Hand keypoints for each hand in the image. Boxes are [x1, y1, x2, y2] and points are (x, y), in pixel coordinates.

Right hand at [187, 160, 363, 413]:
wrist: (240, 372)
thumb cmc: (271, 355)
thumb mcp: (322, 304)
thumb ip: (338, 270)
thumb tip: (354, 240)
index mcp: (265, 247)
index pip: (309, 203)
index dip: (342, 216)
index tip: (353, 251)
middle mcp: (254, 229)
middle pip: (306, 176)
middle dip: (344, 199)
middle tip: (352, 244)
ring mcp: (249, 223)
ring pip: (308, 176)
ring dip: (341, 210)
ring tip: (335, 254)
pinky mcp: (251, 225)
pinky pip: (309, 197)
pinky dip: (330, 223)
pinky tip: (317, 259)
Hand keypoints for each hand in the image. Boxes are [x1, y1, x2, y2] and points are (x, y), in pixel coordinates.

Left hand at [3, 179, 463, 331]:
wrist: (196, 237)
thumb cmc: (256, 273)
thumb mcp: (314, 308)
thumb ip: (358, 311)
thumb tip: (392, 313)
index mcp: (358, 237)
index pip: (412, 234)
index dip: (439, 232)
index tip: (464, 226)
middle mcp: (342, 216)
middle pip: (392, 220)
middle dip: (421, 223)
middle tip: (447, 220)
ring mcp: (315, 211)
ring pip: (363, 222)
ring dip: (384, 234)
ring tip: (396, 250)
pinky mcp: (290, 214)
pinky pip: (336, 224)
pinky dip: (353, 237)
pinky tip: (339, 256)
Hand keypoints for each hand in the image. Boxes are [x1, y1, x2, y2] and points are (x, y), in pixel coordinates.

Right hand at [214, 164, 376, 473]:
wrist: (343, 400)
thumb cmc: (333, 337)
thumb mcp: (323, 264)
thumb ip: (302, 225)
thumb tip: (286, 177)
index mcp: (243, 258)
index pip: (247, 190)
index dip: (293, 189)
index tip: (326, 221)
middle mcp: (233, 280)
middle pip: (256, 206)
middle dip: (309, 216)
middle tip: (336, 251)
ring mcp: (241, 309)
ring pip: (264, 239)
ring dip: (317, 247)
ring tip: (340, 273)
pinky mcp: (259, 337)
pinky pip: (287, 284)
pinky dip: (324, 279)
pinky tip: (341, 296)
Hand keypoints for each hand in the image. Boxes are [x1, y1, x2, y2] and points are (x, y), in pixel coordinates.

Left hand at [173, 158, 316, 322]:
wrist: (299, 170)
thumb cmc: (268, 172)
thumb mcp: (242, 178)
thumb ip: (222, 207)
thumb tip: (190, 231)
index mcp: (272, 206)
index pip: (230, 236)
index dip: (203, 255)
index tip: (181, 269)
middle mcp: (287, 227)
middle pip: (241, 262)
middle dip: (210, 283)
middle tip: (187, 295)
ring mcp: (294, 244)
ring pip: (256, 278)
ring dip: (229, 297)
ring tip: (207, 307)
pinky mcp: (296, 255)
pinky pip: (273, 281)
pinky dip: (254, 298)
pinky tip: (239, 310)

---------------

# Task item
Your answer must be the line containing "thumb mcp: (323, 264)" and every line after it through the end of the records above, reproduced exactly and alone.

# Written answer
thumb mcp: (323, 264)
thumb ip: (302, 225)
thumb tip: (286, 177)
index mcp: (243, 258)
index pip: (247, 190)
index dip: (293, 189)
index tip: (326, 221)
middle mcp: (233, 280)
middle pip: (256, 206)
middle dip: (309, 216)
middle tip: (336, 251)
ring mcp: (241, 309)
ring pip: (264, 239)
ring dip: (317, 247)
ring tip: (340, 273)
pinky mcp: (259, 337)
pinky pip: (287, 284)
pinky dip: (324, 279)
pinky tip: (341, 296)
Hand keypoints for each hand in the image. Boxes are [x1, y1, x2, y2] and points are (x, y), in pixel coordinates.

Left hand at [173, 158, 316, 322]:
wrist: (299, 170)
thumb cmc: (268, 172)
thumb mcp: (242, 178)
thumb ip: (222, 207)
thumb tip: (190, 231)
index mcp: (272, 206)
index pip: (230, 236)
index dip: (203, 255)
index tip: (181, 269)
middle mcp: (287, 227)
middle pip: (241, 262)
middle dip: (210, 283)
middle tip: (187, 295)
ring mcp: (294, 244)
ring pip: (256, 278)
ring dip: (229, 297)
ring tip: (207, 307)
pinky mcp: (296, 255)
pinky pip: (273, 281)
pinky dip: (254, 298)
pinky tip: (239, 310)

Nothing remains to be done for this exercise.